[Activity] Which lines belong in the answer? Exactly those from the line containing "Where is the ceiling" through the last line of the records below, repeated as written.

[Saved entries]
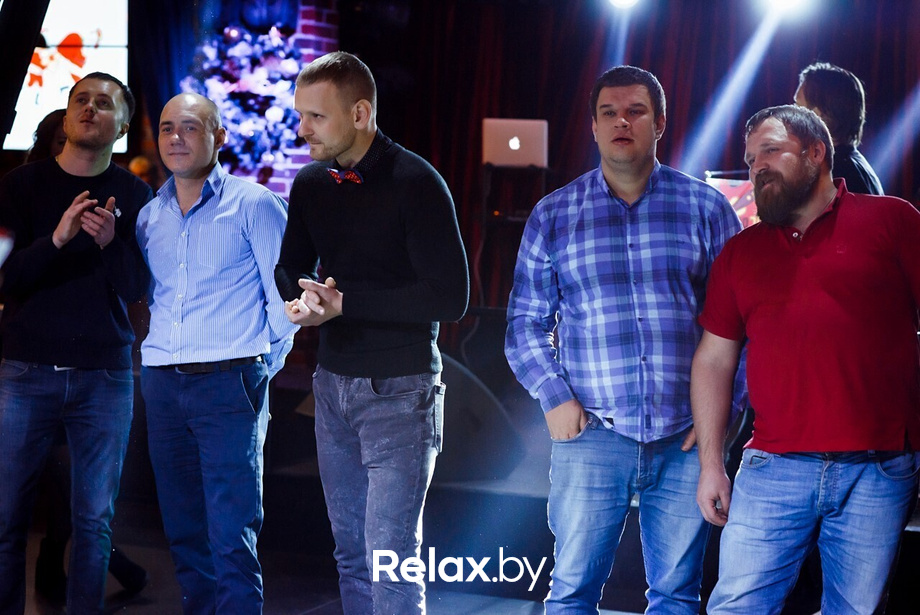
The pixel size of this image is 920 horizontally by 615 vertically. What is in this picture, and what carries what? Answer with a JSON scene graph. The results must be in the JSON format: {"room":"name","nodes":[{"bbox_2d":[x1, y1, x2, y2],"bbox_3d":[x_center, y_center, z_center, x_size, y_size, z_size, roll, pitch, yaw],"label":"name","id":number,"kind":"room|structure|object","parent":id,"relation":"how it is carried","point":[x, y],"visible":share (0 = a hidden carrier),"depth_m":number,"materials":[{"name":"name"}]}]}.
{"room":"event hall","nodes":[
{"label":"event hall","id":0,"kind":"room"},
{"bbox_2d":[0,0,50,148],"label":"black beam","id":1,"kind":"object","parent":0,"point":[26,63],"visible":0.95,"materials":[{"name":"black"}]},
{"bbox_2d":[5,0,129,150],"bbox_3d":[-2.373,-1.343,9.260,0.941,1.012,0.134,2,3,23],"label":"screen","id":2,"kind":"object","parent":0,"point":[65,15],"visible":0.64,"depth_m":9.21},
{"bbox_2d":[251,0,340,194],"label":"brick wall","id":3,"kind":"structure","parent":0,"point":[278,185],"depth_m":9.51,"materials":[{"name":"red brick"}]},
{"bbox_2d":[1,387,919,614],"bbox_3d":[-0.033,0.866,5.298,5.216,0.484,5.232,2,3,23],"label":"stage floor","id":4,"kind":"structure","parent":0,"point":[305,605],"depth_m":5.97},
{"bbox_2d":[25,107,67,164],"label":"person","id":5,"kind":"object","parent":4,"relation":"on","point":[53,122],"visible":0.13,"depth_m":6.17},
{"bbox_2d":[0,75,151,614],"bbox_3d":[-1.148,0.129,4.821,0.537,1.613,0.570,2,3,23],"label":"man","id":6,"kind":"object","parent":4,"relation":"on","point":[98,147],"visible":1,"depth_m":4.66},
{"bbox_2d":[135,88,299,614],"bbox_3d":[-0.658,0.192,4.626,0.539,1.532,0.510,2,3,23],"label":"man","id":7,"kind":"object","parent":4,"relation":"on","point":[166,210],"visible":0.99,"depth_m":4.45},
{"bbox_2d":[184,23,305,180],"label":"christmas tree","id":8,"kind":"object","parent":4,"relation":"on","point":[243,52],"visible":0.56,"depth_m":9.01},
{"bbox_2d":[273,48,469,614],"bbox_3d":[-0.213,0.157,4.160,0.553,1.554,0.526,2,3,23],"label":"man","id":9,"kind":"object","parent":4,"relation":"on","point":[342,147],"visible":0.99,"depth_m":4.00},
{"bbox_2d":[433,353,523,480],"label":"stage monitor","id":10,"kind":"object","parent":4,"relation":"on","point":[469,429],"visible":0.59,"depth_m":6.36,"materials":[{"name":"black"}]},
{"bbox_2d":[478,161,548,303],"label":"stand","id":11,"kind":"object","parent":4,"relation":"on","point":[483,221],"visible":0.54,"depth_m":8.55,"materials":[{"name":"black metal"}]},
{"bbox_2d":[484,118,547,167],"bbox_3d":[0.278,-0.811,8.384,0.324,0.241,0.279,2,3,23],"label":"laptop","id":12,"kind":"object","parent":11,"relation":"on","point":[526,135],"visible":0.92,"depth_m":8.28,"materials":[{"name":"silver metal"}]},
{"bbox_2d":[504,65,745,614],"bbox_3d":[0.408,0.195,4.076,0.570,1.533,0.532,1,3,-1],"label":"man","id":13,"kind":"object","parent":4,"relation":"on","point":[607,203],"visible":0.99,"depth_m":3.93},
{"bbox_2d":[687,104,919,614],"bbox_3d":[0.850,0.258,3.856,0.554,1.420,0.627,-1,4,-29],"label":"man","id":14,"kind":"object","parent":4,"relation":"on","point":[796,147],"visible":0.99,"depth_m":3.69},
{"bbox_2d":[793,61,884,200],"bbox_3d":[1.189,-0.184,5.419,0.465,1.216,0.536,2,3,23],"label":"man","id":15,"kind":"object","parent":4,"relation":"on","point":[827,74],"visible":0.31,"depth_m":5.27},
{"bbox_2d":[704,174,759,227],"bbox_3d":[1.242,-0.348,7.096,0.485,0.407,0.323,2,3,23],"label":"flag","id":16,"kind":"object","parent":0,"point":[737,190],"visible":0.25,"depth_m":7.08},
{"label":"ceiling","id":17,"kind":"structure","parent":0},
{"bbox_2d":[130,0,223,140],"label":"curtain","id":18,"kind":"object","parent":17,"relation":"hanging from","point":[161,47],"visible":0.35,"depth_m":9.37,"materials":[{"name":"blue fabric"}]},
{"bbox_2d":[607,0,641,9],"bbox_3d":[0.780,-1.524,7.918,0.200,0.214,0.180,2,3,23],"label":"stage light","id":19,"kind":"object","parent":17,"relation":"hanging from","point":[623,0],"visible":0.95,"depth_m":7.89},
{"bbox_2d":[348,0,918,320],"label":"red curtain","id":20,"kind":"object","parent":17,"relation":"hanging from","point":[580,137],"visible":0.47,"depth_m":9.23,"materials":[{"name":"red fabric"}]},
{"bbox_2d":[762,0,809,15],"bbox_3d":[1.496,-1.461,7.704,0.216,0.211,0.189,2,3,23],"label":"stage light","id":21,"kind":"object","parent":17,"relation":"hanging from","point":[787,0],"visible":0.92,"depth_m":7.68,"materials":[{"name":"white"}]}
]}

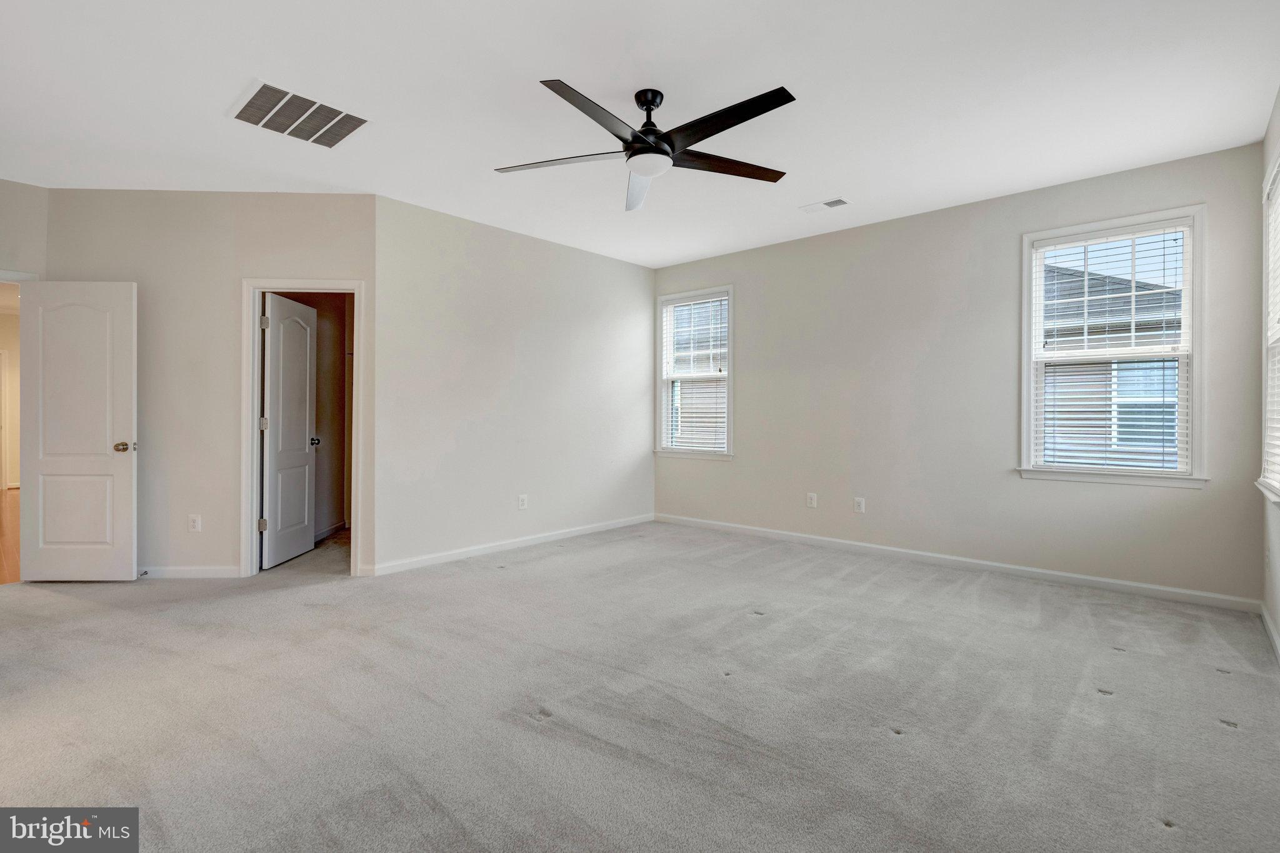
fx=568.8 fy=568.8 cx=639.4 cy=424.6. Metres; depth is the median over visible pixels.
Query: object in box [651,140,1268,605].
back wall
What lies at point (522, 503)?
wall socket
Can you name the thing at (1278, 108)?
right wall
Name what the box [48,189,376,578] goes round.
door wall
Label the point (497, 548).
baseboard
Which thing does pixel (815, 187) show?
ceiling
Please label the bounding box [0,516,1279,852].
carpet floor
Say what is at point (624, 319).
left wall
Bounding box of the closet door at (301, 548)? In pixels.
[260,293,317,569]
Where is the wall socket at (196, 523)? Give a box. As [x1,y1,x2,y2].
[187,513,201,531]
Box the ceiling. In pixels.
[0,0,1279,268]
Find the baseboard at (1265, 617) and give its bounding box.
[1259,603,1279,661]
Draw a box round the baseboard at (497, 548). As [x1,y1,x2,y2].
[365,513,654,576]
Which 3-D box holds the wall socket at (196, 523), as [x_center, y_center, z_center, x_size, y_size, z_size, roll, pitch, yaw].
[-3.152,0.697,4.023,0.075,0.122,0.009,0,0,-2]
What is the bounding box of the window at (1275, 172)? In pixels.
[1257,147,1279,505]
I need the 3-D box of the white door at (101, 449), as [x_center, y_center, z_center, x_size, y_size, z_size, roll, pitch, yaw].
[-3.826,0.052,3.884,0.723,2.035,0.167,0,0,0]
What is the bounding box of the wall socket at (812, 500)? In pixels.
[805,491,817,508]
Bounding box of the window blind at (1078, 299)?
[1030,221,1192,473]
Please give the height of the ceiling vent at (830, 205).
0.012 m
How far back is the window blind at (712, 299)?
5.85 m
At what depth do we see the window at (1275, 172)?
3.07 m
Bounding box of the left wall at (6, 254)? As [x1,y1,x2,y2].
[0,179,48,280]
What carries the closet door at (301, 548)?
attached to the door frame at (254, 444)
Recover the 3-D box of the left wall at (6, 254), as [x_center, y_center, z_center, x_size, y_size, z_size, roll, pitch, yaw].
[-4.570,-0.261,3.567,0.129,2.814,1.240,0,0,42]
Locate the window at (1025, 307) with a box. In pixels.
[1018,204,1207,488]
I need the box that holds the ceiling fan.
[493,80,795,211]
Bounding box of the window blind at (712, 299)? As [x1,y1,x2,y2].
[660,294,728,453]
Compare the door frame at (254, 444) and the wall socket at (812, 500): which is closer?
the door frame at (254, 444)
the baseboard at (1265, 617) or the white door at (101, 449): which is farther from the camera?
the white door at (101, 449)
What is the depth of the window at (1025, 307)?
3.75 m
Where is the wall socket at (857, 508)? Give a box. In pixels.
[853,496,865,513]
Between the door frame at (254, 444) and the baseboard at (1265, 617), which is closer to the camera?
the baseboard at (1265, 617)
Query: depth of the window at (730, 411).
5.93 m
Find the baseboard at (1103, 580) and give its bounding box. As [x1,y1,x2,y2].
[654,512,1256,612]
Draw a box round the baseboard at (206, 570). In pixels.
[136,565,244,578]
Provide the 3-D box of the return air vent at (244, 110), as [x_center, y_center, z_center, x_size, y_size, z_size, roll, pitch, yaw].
[-1.804,-1.630,3.032,0.482,0.015,0.558,0,0,42]
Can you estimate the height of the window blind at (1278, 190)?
1.591 m
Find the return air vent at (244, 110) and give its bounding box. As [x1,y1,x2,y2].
[228,80,371,149]
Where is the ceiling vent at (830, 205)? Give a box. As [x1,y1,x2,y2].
[800,197,849,213]
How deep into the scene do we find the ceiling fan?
2.72 m
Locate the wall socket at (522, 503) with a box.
[517,493,528,509]
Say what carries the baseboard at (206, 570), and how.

[Solution to the exercise]
Where is the ceiling vent at (830, 205)? Give a box. As [x1,y1,x2,y2].
[800,197,849,213]
How deep into the scene do we find the ceiling fan?
2.72 m
Locate the wall socket at (522, 503) with a box.
[517,493,528,509]
Say what carries the baseboard at (206, 570), and how.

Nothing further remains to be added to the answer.